TASK: Convert the material from its start through the line containing "Lukas Neumayer | Seed: bold -> normal" into a numbered list, leaving out any blank lines.

Entries drawn from a collection:
--*--
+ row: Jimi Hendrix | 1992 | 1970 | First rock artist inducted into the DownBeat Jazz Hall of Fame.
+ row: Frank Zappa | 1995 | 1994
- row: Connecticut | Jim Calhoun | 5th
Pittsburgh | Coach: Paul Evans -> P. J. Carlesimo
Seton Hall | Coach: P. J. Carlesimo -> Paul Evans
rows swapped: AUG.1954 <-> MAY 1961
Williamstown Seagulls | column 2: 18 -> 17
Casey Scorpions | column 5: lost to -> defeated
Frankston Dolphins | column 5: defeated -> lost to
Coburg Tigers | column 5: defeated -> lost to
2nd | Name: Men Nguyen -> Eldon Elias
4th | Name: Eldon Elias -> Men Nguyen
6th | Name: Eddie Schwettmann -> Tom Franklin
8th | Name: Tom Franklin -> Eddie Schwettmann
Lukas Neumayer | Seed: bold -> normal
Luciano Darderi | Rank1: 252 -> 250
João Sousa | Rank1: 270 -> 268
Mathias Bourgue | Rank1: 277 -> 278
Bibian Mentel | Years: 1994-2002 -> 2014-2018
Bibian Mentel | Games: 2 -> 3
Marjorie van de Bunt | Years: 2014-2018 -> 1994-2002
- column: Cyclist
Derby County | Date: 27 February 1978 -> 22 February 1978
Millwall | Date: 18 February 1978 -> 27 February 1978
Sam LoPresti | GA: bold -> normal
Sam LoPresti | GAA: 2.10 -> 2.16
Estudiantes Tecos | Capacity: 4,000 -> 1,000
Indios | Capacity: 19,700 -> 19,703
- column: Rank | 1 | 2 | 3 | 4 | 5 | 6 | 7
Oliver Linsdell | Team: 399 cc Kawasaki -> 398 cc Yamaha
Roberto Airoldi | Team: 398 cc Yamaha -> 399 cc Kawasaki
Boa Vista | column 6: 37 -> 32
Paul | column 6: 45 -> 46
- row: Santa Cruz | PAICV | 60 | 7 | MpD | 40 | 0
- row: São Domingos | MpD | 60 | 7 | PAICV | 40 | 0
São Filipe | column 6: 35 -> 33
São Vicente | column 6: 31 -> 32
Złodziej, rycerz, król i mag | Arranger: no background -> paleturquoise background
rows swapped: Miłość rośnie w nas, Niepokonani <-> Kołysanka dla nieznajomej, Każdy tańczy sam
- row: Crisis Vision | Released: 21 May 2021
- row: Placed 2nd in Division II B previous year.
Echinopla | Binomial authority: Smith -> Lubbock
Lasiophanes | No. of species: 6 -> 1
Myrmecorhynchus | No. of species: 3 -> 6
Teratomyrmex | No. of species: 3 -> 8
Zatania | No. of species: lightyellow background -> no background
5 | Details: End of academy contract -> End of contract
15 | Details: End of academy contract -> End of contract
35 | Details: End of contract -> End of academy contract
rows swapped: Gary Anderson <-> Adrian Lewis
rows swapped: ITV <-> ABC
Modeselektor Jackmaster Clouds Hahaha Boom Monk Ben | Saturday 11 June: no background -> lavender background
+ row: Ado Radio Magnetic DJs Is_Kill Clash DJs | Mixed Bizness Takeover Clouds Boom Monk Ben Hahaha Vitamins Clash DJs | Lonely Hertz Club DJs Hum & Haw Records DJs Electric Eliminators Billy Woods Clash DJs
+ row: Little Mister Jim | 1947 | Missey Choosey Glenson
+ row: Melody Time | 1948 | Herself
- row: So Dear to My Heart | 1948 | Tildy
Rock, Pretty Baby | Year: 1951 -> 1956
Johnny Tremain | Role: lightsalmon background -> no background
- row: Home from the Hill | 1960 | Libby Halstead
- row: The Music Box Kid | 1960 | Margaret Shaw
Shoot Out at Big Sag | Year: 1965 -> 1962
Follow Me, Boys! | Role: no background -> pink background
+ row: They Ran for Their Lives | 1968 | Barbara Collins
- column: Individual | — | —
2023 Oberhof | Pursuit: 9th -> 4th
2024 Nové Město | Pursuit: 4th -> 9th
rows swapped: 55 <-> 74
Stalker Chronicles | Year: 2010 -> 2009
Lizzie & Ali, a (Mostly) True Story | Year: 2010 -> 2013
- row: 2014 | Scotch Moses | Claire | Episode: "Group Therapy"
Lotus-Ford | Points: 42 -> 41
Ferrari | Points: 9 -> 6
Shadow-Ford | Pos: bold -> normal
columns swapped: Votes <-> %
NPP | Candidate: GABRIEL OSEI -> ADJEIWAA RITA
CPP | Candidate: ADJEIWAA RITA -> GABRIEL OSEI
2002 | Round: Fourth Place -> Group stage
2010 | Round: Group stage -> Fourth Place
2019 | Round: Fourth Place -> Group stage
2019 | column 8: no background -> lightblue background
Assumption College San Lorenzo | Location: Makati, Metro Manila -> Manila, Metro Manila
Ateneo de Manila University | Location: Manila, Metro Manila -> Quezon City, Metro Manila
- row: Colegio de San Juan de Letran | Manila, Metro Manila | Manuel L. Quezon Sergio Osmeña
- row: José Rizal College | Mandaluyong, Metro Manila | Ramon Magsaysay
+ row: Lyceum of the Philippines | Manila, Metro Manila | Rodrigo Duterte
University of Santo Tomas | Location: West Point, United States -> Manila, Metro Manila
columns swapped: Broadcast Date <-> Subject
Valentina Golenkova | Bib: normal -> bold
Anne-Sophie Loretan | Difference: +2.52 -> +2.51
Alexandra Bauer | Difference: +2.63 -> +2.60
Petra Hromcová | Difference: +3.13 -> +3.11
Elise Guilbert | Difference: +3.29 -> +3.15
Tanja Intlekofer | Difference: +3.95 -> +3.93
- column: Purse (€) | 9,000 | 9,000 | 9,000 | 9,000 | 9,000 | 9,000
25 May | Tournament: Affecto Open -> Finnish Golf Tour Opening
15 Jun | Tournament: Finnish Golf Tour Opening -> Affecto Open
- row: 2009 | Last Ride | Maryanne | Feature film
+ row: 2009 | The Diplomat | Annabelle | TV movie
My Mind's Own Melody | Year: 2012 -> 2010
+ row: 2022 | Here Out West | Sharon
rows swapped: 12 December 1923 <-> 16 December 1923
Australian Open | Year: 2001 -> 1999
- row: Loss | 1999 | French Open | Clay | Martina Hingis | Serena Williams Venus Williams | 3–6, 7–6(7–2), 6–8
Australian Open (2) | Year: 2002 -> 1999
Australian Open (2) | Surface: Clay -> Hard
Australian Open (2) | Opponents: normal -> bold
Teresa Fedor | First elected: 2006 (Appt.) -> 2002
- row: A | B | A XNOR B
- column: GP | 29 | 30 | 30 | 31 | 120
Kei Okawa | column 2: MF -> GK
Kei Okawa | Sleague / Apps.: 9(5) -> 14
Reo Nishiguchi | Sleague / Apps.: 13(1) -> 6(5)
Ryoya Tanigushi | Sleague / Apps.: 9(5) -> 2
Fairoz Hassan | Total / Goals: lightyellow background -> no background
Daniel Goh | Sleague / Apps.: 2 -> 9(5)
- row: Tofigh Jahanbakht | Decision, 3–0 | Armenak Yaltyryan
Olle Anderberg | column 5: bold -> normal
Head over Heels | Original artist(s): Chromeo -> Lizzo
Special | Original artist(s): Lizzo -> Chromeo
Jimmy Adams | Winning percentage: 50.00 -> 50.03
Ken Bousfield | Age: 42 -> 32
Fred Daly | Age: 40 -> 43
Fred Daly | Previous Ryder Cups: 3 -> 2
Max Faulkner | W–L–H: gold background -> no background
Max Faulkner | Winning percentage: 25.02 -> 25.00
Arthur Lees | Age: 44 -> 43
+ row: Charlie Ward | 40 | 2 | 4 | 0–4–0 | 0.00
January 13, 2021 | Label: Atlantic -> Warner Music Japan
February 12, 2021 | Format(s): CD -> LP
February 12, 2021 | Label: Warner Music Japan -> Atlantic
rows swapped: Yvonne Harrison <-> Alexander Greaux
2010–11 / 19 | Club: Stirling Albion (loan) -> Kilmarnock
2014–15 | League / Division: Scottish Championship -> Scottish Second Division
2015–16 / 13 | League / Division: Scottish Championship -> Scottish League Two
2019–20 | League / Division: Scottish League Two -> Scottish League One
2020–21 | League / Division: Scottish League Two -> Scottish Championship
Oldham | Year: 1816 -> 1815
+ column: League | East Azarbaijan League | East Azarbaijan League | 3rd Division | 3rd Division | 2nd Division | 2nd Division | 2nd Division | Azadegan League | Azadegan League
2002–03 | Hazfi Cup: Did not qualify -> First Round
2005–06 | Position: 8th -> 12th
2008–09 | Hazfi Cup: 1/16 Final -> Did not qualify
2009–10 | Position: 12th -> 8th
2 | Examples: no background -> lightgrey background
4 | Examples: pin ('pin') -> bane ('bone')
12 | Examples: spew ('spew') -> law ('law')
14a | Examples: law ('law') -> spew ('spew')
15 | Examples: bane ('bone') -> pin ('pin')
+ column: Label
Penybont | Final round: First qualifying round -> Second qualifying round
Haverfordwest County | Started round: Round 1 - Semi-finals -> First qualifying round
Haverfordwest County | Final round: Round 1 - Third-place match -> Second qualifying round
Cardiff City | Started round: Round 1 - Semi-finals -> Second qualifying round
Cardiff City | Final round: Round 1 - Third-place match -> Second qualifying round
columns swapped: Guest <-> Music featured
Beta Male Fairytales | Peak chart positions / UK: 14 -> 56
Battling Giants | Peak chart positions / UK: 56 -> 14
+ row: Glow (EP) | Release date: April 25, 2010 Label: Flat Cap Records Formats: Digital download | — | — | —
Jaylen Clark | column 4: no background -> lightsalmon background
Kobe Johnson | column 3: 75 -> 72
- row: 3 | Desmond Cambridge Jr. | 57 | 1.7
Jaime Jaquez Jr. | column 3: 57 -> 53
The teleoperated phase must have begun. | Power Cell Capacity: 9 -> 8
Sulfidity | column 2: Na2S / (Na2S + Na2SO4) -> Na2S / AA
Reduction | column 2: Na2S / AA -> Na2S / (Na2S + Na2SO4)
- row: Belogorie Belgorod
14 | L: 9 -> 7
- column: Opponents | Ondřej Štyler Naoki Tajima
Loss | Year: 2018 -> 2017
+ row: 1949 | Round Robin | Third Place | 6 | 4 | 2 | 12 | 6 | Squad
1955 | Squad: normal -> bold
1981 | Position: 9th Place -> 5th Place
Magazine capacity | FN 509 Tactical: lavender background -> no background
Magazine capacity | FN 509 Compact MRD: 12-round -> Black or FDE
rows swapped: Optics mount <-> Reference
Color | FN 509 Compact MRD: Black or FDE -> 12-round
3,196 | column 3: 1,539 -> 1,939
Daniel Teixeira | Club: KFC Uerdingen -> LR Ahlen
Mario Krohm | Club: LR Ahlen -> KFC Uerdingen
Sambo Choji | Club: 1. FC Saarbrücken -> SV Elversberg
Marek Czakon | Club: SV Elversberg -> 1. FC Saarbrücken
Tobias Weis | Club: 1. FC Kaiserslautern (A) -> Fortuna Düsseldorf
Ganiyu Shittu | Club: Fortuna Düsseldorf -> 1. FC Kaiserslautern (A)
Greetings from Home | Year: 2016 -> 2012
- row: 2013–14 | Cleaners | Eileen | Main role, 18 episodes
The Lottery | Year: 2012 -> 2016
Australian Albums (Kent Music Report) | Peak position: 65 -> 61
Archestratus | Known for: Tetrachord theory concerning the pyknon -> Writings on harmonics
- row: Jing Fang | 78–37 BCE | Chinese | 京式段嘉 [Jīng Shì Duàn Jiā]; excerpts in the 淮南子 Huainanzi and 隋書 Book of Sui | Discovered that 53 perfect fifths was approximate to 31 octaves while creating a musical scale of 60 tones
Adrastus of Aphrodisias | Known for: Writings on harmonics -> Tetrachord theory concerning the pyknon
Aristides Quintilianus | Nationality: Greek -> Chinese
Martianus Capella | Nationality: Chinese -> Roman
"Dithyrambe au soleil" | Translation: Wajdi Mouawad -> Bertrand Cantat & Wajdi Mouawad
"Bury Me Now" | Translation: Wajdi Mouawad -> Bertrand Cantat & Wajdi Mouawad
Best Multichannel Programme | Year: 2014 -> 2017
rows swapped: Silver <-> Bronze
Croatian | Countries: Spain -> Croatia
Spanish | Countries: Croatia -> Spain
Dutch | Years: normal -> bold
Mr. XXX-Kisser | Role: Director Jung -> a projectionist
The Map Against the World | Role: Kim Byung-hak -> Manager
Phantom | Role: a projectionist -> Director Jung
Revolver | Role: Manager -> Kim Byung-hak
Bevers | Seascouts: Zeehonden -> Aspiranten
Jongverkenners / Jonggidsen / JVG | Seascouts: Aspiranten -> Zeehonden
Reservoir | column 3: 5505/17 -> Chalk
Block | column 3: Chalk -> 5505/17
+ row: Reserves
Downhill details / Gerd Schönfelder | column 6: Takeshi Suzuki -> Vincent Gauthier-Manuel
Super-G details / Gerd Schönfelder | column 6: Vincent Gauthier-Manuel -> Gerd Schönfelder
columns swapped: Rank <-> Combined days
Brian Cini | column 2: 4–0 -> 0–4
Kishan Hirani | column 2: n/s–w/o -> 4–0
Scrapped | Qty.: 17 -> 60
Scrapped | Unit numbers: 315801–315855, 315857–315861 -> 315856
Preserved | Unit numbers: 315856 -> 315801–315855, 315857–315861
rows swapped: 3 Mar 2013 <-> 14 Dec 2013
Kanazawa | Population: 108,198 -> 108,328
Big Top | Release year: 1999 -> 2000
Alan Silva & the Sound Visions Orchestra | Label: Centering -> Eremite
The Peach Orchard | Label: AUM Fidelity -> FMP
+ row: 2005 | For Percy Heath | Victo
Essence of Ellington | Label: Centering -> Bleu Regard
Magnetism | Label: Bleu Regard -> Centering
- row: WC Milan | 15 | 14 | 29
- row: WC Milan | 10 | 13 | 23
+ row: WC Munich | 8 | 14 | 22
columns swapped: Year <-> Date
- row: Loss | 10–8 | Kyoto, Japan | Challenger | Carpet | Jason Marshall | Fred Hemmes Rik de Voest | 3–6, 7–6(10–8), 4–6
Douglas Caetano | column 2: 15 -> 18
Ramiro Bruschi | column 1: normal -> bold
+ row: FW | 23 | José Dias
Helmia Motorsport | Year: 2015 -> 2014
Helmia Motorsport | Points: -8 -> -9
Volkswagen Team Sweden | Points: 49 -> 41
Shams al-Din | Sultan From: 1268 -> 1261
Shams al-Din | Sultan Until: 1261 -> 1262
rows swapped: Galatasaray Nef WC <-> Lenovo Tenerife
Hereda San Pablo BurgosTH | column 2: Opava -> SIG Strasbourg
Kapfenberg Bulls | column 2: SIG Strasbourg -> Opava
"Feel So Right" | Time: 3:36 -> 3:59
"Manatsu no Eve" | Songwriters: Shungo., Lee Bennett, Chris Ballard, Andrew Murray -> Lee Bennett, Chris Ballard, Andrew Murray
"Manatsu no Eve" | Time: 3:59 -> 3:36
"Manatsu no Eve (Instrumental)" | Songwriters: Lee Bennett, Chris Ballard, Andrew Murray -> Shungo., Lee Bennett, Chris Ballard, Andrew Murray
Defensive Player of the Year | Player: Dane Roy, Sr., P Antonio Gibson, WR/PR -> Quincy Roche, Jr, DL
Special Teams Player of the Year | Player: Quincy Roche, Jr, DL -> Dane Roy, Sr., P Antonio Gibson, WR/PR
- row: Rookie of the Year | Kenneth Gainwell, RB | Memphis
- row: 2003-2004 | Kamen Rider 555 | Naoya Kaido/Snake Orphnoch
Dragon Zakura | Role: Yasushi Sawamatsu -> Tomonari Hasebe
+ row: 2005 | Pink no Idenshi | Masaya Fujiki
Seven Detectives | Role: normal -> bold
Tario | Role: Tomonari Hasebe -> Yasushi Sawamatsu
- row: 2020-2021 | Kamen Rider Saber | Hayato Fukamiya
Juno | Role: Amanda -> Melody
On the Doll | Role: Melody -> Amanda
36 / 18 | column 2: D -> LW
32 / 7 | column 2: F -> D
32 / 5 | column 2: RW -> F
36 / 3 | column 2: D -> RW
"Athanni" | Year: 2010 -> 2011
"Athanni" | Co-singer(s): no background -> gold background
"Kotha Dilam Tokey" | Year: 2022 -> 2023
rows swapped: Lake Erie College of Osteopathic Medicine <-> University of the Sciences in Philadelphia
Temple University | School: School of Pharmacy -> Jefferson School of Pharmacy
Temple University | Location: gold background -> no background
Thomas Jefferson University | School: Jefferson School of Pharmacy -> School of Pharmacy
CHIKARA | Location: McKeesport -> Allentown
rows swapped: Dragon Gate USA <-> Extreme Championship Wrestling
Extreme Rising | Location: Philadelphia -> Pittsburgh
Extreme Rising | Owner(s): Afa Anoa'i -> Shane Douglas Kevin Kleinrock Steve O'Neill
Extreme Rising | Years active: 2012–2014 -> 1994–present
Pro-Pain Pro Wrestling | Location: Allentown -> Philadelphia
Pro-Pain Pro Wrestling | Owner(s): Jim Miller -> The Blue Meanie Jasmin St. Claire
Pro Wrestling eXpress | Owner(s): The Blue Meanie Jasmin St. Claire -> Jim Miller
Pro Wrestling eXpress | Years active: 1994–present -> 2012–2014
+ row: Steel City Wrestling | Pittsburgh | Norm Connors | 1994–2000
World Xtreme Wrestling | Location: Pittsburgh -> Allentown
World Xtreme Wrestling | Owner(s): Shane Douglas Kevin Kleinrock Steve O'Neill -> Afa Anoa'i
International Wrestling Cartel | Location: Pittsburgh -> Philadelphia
--*--
WORKED SOLUTION:
1. + row: Jimi Hendrix | 1992 | 1970 | First rock artist inducted into the DownBeat Jazz Hall of Fame.
2. + row: Frank Zappa | 1995 | 1994
3. - row: Connecticut | Jim Calhoun | 5th
4. Pittsburgh | Coach: Paul Evans -> P. J. Carlesimo
5. Seton Hall | Coach: P. J. Carlesimo -> Paul Evans
6. rows swapped: AUG.1954 <-> MAY 1961
7. Williamstown Seagulls | column 2: 18 -> 17
8. Casey Scorpions | column 5: lost to -> defeated
9. Frankston Dolphins | column 5: defeated -> lost to
10. Coburg Tigers | column 5: defeated -> lost to
11. 2nd | Name: Men Nguyen -> Eldon Elias
12. 4th | Name: Eldon Elias -> Men Nguyen
13. 6th | Name: Eddie Schwettmann -> Tom Franklin
14. 8th | Name: Tom Franklin -> Eddie Schwettmann
15. Lukas Neumayer | Seed: bold -> normal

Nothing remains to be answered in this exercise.